### Task instructions
Copy the data below line for line, from the line with "8 min čítania" through the last line of the data, including both ends. Leave the pictures out of your copy.

### Entries shown
· · · · ·
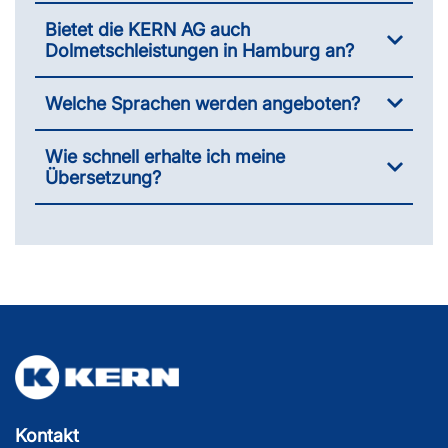
Bietet die KERN AG auch
Dolmetschleistungen in Hamburg an?
Welche Sprachen werden angeboten?
Wie schnell erhalte ich meine
Übersetzung?
Kontakt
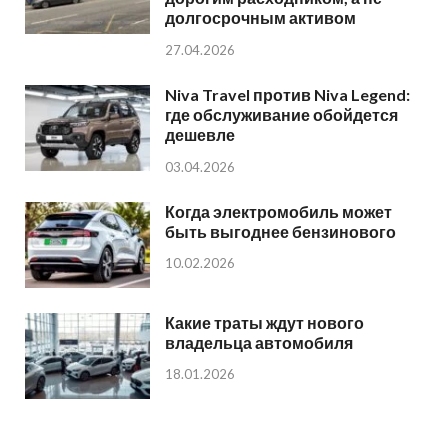
долгосрочным активом
27.04.2026
Niva Travel против Niva Legend:
где обслуживание обойдется
дешевле
03.04.2026
Когда электромобиль может
быть выгоднее бензинового
10.02.2026
Какие траты ждут нового
владельца автомобиля
18.01.2026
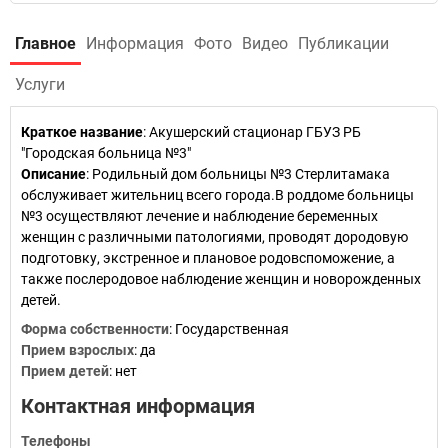
Главное
Информация
Фото
Видео
Публикации
Услуги
Краткое название
:
Акушерский стационар ГБУЗ РБ
"Городская больница №3"
Описание
: Родильный дом больницы №3 Стерлитамака
обслуживает жительниц всего города.В роддоме больницы
№3 осуществляют лечение и наблюдение беременных
женщин с различными патологиями, проводят дородовую
подготовку, экстренное и плановое родовспоможение, а
также послеродовое наблюдение женщин и новорожденных
детей.
Форма собственности
: Государственная
Прием взрослых
: да
Прием детей
: нет
Контактная информация
Телефоны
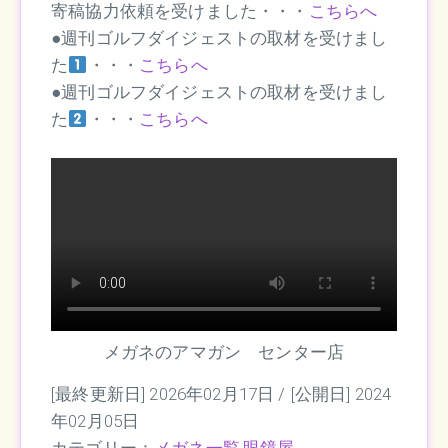
寄稿協力依頼を受けました・・・
こちらへ
●週刊ゴルフダイジェストの取材を受けまし
た
・・・
こちらへ
●週刊ゴルフダイジェストの取材を受けまし
た
・・・
こちら
へ
メガネのアマガン センター店
[最終更新日] 2026年02月17日 /
[公開日] 2024
年02月05日
カテゴリー：
メガネ一覧
,
眼鏡屋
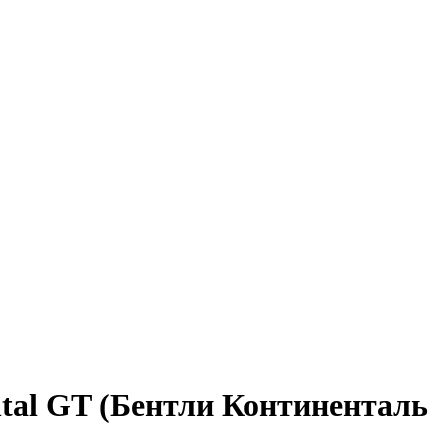
tal GT (Бентли Континенталь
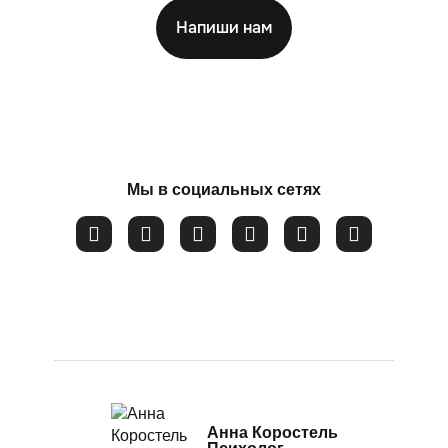
Посттравматический стресс
Напиши нам
Потеря смысла жизни
Соглашаюсь на обработку
персональных данных
Расстройство пищевого поведения
Самооценка
Сепарация от родителей
Мы в социальных сетях
Синдром самозванца
Созависимые и контрзависимые отношения
Стресс
Тревожность
Убежденность в собственной слабости и
неспособности
Эмоциональное выгорание
Анна Коростель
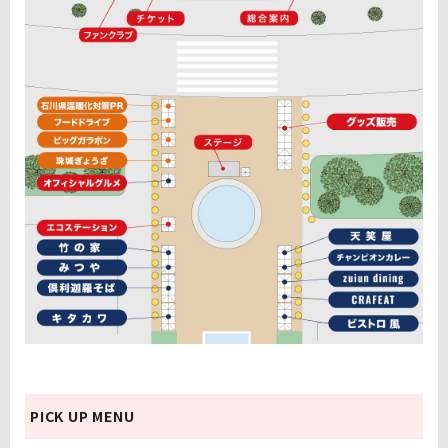
PICK UP MENU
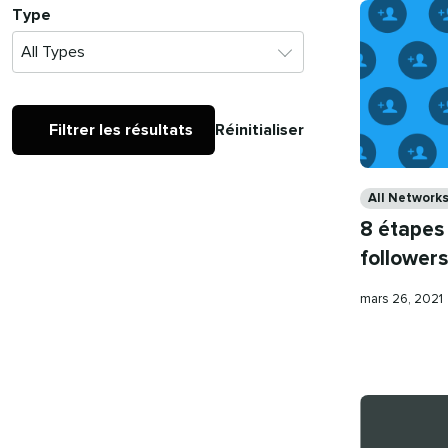
Type
Filtrer les résultats
Réinitialiser
Categories
All Network
8 étapes 
followers
Publication
mars 26, 2021
le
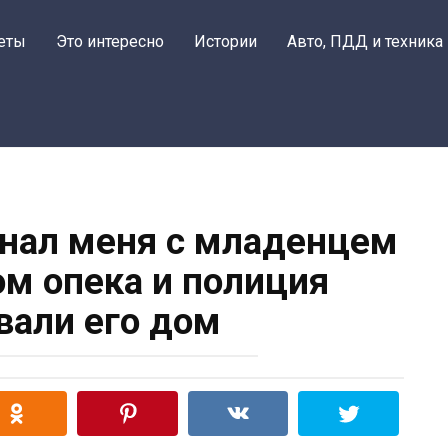
еты
Это интересно
Истории
Авто, ПДД и техника
нал меня с младенцем
ом опека и полиция
али его дом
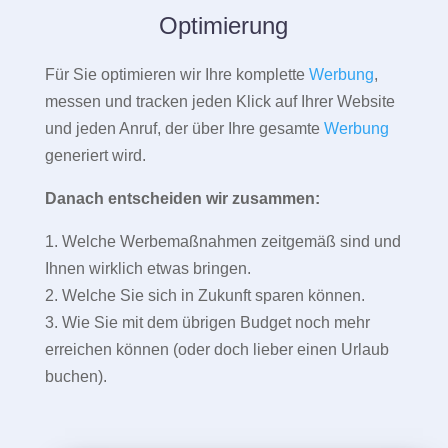
Optimierung
Für Sie optimieren wir Ihre komplette
Werbung
,
messen und tracken jeden Klick auf Ihrer Website
und jeden Anruf, der über Ihre gesamte
Werbung
generiert wird.
Danach entscheiden wir zusammen:
1. Welche Werbemaßnahmen zeitgemäß sind und
Ihnen wirklich etwas bringen.
2. Welche Sie sich in Zukunft sparen können.
3. Wie Sie mit dem übrigen Budget noch mehr
erreichen können (oder doch lieber einen Urlaub
buchen).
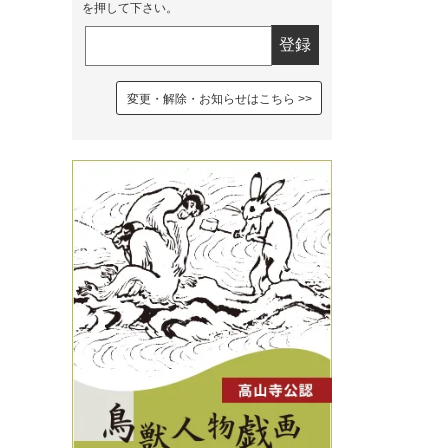
を押して下さい。
変更・解除・お知らせはこちら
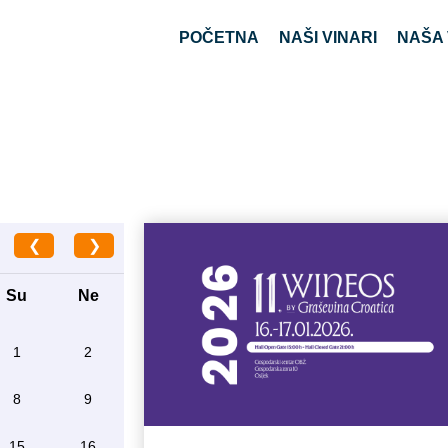
POČETNA
NAŠI VINARI
NAŠA 
❮
❯
Su
Ne
1
2
8
9
15
16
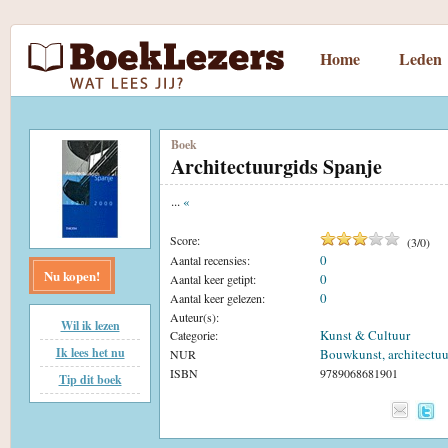
Home
Leden
Boek
Architectuurgids Spanje
...
«
Score:
(
3
/
0
)
0
Aantal recensies:
Nu kopen!
0
Aantal keer getipt:
0
Aantal keer gelezen:
Auteur(s):
Wil ik lezen
Kunst & Cultuur
Categorie:
Ik lees het nu
Bouwkunst, architectuu
NUR
ISBN
9789068681901
Tip dit boek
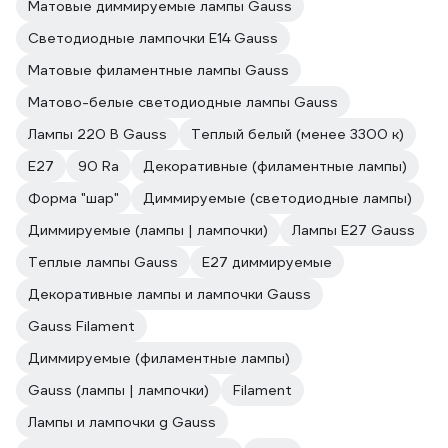
Матовые диммируемые лампы Gauss
Светодиодные лампочки E14 Gauss
Матовые филаментные лампы Gauss
Матово-белые светодиодные лампы Gauss
Лампы 220 В Gauss
Теплый белый (менее 3300 к)
E27
90 Ra
Декоративные (филаментные лампы)
Форма "шар"
Диммируемые (светодиодные лампы)
Диммируемые (лампы | лампочки)
Лампы Е27 Gauss
Теплые лампы Gauss
Е27 диммируемые
Декоративные лампы и лампочки Gauss
Gauss Filament
Диммируемые (филаментные лампы)
Gauss (лампы | лампочки)
Filament
Лампы и лампочки g Gauss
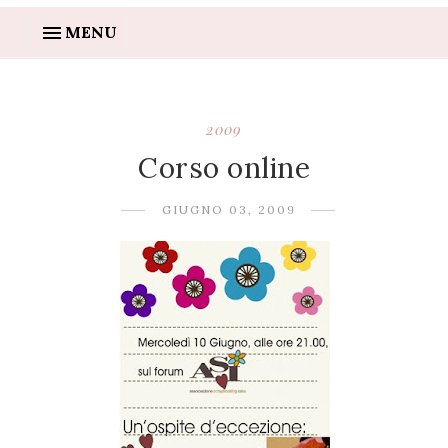
MENU
2009
Corso online
GIUGNO 03, 2009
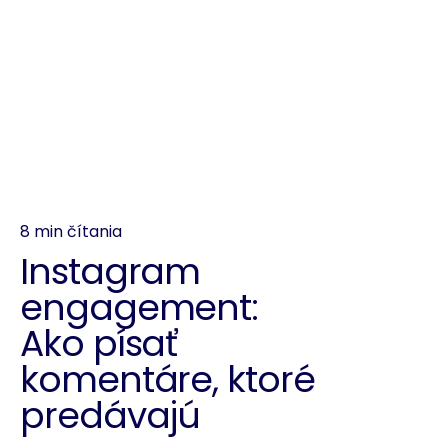
8 min čítania
Instagram
engagement:
Ako písať
komentáre, ktoré
predávajú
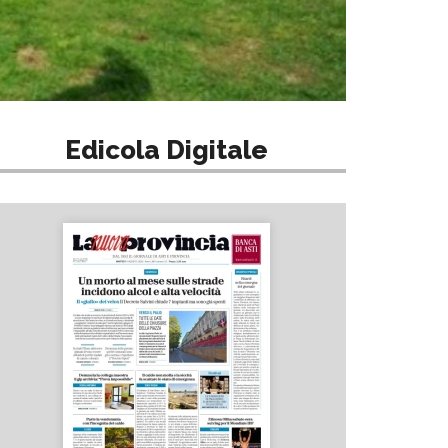
Edicola Digitale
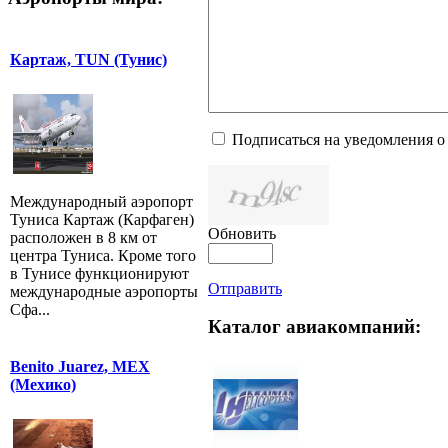
Картаж, TUN (Тунис)
Подписаться на уведомления о
Международный аэропорт
Туниса Картаж (Карфаген)
Обновить
расположен в 8 км от
центра Туниса. Кроме того
в Тунисе функционируют
Отправить
международные аэропорты
Сфа...
Каталог авиакомпаний:
Benito Juarez, MEX
(Мехико)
· · · · ·
### Answer space
8 min čítania
Instagram
engagement:
Ako písať
komentáre, ktoré
predávajú
Edicola Digitale
Картаж, TUN (Тунис)
Подписаться на уведомления о
Международный аэропорт
Туниса Картаж (Карфаген)
Обновить
расположен в 8 км от
центра Туниса. Кроме того
в Тунисе функционируют
Отправить
международные аэропорты
Сфа...
Каталог авиакомпаний:
Benito Juarez, MEX
(Мехико)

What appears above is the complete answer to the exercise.